> _TRECHO FORNECIDO_:
::::::
Nova diretriz brasileira para tratamento do comportamento suicida é criada
Documento da Associação Brasileira de Psiquiatria traz fatores de risco e atitudes que podem antever tentativas de suicídio
A Associação Brasileira de Psiquiatria (ABP) publicou a primeira parte da sua diretriz específica para o tratamento do comportamento e da ideação suicida no Brasil. É um trabalho inédito, produzido por 11 especialistas e feito a partir da revisão de 79 artigos científicos. O objetivo do manual é apresentar os fatores de risco e de proteção e a forma mais adequada de avaliar os pacientes.
De acordo com Antônio Geraldo da Silva, presidente da ABP, não existia um guia único desse tipo no nosso país. Muito do que era aplicado pelos profissionais se baseava em estudos internacionais e na realidade de outros lugares.
“Diante disso, fizemos um esforço de equipe enorme para adequar o que há de mais novo na literatura médica à realidade dos brasileiros”, relata o psiquiatra.
O que é o comportamento suicida e o quais os fatores de risco
Essa expressão engloba tanto as tentativas como o suicídio consumado. Há quem ainda inclua aqui a ideação suicida (os pensamentos sobre esse ato e o seu planejamento).
::::::
> _DADOS DE ORIGEM_:

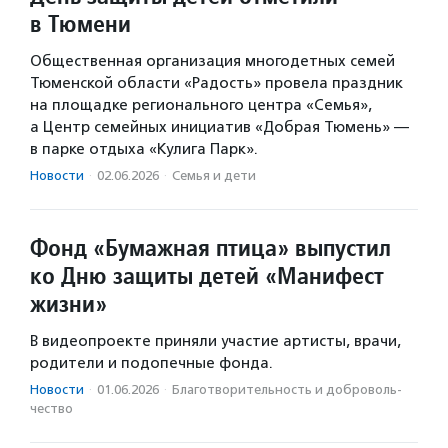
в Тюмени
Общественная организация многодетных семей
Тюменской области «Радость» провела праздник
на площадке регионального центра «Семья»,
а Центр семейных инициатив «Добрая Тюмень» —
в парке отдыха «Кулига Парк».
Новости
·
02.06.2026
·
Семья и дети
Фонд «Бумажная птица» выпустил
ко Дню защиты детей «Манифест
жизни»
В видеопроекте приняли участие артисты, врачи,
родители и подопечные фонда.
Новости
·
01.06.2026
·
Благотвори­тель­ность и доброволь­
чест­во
::::::
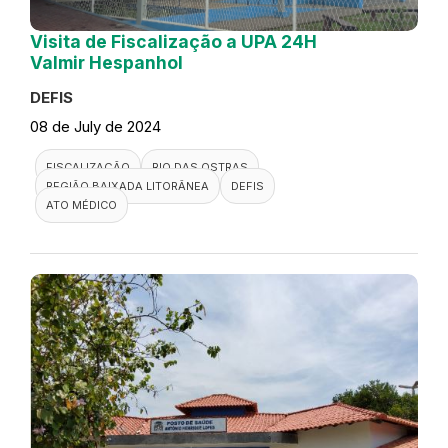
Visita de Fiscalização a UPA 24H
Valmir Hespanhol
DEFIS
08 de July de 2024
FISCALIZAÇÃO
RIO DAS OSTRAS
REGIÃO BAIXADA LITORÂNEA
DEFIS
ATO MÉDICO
::::::
> _TAREFAS DO EXERCÍCIO_:
• a. Reescreva de forma mais concisa o parágrafo do trecho sobre a diretriz que se inicia com "A Associação Brasileira de Psiquiatria (ABP) publicou", preservando suas informações principais.
• b. Traduza para o inglês a seguinte frase do trecho sobre a diretriz: "Essa expressão engloba tanto as tentativas como o suicídio consumado."
• c. Prossiga o texto sobre a diretriz para o comportamento suicida a partir da última frase apresentada no trecho.
Os dados constituem material à parte, independente do trecho.

> _RESPOSTAS EM SEQUÊNCIA_:
• a. A ABP publicou a primeira parte de uma diretriz inédita sobre o tratamento do comportamento e da ideação suicida no Brasil. O documento foi elaborado por 11 especialistas a partir da revisão de 79 artigos científicos e visa apresentar os fatores de risco e de proteção e a forma mais adequada de avaliar os pacientes.

• b. This expression encompasses both attempts and completed suicide.

• c.
“Muitas vezes, o suicídio é a consequência final de um processo. Esse triste desfecho deve ser relacionado a uma série de eventos que se acumulam na história do indivíduo e não pode ser encarado de forma simplista ou casual, considerando apenas acontecimentos pontuais da vida”, complementa Silva.
Histórico de traumas familiares, eventos adversos na infância e adolescência, presença de doenças (inclusive não psiquiátricas) e sentimentos como desesperança, desespero, desamparo e impulsividade estão entre os fatores que aumentam o risco do comportamento suicida.
Os transtornos mentais são muito comuns entre indivíduos que tentaram se matar — daí a necessidade de tratá-los adequadamente. Mas não basta focar só nisso. Segundo o presidente da ABP, devem ser consideradas estratégias de promoção da saúde em geral e de prevenção de problemas psiquiátricos.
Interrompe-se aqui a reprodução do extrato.